La situation du maître du troupeau n’est guère moins lamentable. II tâche, par tous les moyens possibles, d’empêcher les animaux de mourir de faim. Il balaie la neige sur un espace auprès de la tente et y porte les bêtes agonisantes pour qu’elles y trouvent quelques herbes. Lui-même n’a souvent plus rien pour se nourrir, habitué qu’il est de vivre de laitage, de faire tisser ses vêtemens par les femmes avec la laine des brebis, de vivre au jour le jour sur son troupeau. Enfin le printemps arrive, l’herbe pousse, le troupeau engraisse, et notre nomade insouciant mène une vie facile et large jusqu’à l’automne. Il passe son temps à cheval, à se promener de tentes en tentes, à s’enivrer de fait de jument fermenté (koumiss) ou de liqueur de mil (bouza).

C’est l’époque où l’on célèbre de préférence les mariages, occasions de festins et de réjouissances. Les coutumes karakalpakes sont les mêmes que celles des Kirghizes de la steppe ; mais les fêtes que l’on a l’habitude de célébrer en l’honneur des funérailles sont moins fastueuses. Le repas des funérailles a lieu quarante jours après l’enterrement, et d’autres suivent à des époques plus éloignées.

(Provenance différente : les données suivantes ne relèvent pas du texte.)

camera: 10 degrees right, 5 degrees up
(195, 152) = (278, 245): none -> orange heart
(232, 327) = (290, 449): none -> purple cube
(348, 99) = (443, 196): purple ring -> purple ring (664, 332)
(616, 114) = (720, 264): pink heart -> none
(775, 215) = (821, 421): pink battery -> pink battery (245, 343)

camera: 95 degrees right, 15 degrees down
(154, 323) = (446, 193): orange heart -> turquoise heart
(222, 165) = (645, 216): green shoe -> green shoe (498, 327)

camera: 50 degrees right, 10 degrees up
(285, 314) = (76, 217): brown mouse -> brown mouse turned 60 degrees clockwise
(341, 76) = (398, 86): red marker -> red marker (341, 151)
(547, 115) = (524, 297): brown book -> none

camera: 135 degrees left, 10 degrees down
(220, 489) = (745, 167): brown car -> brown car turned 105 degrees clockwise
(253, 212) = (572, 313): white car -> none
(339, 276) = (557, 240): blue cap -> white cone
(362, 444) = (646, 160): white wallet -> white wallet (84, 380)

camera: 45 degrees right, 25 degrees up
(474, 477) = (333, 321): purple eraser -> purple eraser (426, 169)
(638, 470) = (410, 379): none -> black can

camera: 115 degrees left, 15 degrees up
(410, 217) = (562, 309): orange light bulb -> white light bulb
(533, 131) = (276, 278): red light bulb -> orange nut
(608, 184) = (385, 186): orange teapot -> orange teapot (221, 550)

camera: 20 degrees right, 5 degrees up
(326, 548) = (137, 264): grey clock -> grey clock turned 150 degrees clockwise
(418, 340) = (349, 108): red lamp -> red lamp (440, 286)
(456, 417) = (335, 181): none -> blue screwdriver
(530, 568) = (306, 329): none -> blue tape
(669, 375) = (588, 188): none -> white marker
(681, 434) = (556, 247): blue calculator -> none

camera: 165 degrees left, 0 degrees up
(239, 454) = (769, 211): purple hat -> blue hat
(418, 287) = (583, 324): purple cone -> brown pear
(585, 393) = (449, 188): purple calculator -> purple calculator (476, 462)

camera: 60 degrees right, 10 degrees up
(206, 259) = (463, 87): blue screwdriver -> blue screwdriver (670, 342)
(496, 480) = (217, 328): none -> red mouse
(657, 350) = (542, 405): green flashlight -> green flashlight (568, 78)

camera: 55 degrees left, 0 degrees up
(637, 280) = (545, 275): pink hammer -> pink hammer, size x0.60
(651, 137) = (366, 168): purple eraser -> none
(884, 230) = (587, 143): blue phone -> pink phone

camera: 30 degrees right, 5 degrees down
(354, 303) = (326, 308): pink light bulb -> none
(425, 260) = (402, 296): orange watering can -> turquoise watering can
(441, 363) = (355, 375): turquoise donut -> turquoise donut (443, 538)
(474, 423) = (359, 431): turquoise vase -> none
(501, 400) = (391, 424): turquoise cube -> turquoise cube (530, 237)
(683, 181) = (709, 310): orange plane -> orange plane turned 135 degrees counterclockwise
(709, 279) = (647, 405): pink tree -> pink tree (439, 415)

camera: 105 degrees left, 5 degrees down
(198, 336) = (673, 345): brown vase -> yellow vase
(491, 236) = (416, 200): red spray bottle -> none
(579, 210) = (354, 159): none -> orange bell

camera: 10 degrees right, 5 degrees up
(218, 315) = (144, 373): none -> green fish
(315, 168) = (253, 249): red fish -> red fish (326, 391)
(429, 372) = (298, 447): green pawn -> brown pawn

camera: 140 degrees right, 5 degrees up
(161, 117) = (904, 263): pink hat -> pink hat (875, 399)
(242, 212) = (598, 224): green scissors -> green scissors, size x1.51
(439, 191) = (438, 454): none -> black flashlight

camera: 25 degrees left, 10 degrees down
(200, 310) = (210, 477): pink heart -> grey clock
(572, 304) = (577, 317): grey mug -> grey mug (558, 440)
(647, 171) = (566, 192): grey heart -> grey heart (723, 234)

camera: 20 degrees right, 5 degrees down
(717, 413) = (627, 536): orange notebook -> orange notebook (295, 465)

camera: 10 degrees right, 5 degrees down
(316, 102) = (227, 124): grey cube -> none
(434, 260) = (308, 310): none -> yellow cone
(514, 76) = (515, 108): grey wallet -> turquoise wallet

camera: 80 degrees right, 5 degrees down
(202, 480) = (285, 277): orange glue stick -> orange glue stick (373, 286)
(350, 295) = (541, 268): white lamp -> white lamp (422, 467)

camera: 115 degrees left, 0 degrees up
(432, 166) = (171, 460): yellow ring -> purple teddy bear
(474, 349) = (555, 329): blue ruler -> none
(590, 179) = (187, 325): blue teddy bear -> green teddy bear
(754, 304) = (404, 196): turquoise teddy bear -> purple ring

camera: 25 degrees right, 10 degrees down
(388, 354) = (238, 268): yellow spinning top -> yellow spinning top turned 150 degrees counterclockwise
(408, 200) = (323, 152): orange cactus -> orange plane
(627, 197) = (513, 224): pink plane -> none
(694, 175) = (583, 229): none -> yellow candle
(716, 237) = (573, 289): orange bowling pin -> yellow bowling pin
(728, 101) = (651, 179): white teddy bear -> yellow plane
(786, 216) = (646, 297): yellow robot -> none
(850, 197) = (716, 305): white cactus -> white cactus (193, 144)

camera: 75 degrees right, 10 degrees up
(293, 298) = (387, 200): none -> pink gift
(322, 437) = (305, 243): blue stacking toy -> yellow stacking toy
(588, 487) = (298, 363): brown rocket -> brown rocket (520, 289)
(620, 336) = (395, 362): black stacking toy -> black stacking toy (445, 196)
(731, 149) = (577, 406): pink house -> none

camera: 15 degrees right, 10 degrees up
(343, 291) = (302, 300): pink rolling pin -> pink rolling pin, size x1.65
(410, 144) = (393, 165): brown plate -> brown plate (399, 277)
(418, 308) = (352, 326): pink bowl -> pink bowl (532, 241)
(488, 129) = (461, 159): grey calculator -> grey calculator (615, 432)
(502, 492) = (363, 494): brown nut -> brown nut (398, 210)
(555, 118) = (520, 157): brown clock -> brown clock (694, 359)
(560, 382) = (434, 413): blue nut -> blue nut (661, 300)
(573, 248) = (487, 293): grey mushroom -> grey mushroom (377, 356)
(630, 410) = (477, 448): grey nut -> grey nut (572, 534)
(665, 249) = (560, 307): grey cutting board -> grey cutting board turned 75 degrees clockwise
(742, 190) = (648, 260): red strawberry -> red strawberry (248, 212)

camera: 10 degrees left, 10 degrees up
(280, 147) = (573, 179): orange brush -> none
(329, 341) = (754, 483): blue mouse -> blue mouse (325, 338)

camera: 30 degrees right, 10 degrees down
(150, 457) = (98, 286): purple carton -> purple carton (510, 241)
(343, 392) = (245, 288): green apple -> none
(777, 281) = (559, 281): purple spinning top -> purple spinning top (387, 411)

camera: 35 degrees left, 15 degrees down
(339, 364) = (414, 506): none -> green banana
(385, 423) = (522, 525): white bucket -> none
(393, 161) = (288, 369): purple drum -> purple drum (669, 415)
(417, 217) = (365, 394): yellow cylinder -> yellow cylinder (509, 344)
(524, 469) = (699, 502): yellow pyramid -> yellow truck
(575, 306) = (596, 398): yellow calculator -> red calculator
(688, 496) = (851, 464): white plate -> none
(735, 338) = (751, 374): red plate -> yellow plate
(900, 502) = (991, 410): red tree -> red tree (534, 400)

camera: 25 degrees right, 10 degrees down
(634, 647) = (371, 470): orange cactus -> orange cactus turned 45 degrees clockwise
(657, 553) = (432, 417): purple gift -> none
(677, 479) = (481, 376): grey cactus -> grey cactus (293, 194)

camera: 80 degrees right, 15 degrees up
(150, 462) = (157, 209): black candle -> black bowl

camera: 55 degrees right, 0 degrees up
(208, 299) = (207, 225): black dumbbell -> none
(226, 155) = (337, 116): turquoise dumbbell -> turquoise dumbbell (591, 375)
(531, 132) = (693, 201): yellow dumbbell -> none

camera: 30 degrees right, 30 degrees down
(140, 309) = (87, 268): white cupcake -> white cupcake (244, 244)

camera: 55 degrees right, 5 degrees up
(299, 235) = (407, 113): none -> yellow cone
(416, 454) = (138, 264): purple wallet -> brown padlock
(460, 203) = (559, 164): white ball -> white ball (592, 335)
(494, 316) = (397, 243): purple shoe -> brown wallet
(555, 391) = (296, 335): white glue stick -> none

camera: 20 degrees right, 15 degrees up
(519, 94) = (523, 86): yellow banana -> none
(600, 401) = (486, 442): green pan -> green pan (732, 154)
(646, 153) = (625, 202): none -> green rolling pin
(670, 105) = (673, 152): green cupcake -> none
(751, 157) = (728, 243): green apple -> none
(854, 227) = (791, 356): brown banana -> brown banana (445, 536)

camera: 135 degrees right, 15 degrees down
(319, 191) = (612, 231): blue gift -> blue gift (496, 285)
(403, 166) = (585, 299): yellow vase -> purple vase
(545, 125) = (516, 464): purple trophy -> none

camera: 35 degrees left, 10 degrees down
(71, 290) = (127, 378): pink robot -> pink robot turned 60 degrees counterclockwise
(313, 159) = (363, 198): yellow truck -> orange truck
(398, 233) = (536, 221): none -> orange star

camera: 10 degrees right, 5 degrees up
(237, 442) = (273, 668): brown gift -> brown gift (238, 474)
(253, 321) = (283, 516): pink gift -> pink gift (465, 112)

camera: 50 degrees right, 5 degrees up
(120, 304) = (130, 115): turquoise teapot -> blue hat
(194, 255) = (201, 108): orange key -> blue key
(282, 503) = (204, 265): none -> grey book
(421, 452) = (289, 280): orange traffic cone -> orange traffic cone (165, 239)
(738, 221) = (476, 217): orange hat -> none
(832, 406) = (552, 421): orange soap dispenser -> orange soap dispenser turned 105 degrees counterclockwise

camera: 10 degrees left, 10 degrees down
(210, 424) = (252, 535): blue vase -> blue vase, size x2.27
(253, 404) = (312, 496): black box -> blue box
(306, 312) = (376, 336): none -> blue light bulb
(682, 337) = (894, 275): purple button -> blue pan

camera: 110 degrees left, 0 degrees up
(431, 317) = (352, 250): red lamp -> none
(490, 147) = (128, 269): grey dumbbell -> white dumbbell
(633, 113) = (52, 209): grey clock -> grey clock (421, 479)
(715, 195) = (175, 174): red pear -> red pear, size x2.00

Les Karakalpaks formaient jadis des communautés divisées en kala. Chaque kala avait une petite forteresse et une mosquée. La forteresse servait de refuge en cas d’attaque de maraudeurs. Ces forteresses, inutiles désormais, tombent aujourd’hui en ruines. Maintenant les Karakalpaks, de même que les nomades des autres contrées d’Asie, sont divisés en aouls. On nomme vulgairement aoul une réunion de tentes (huit à quinze) hivernant en un même endroit. La communauté des biens est peu développée.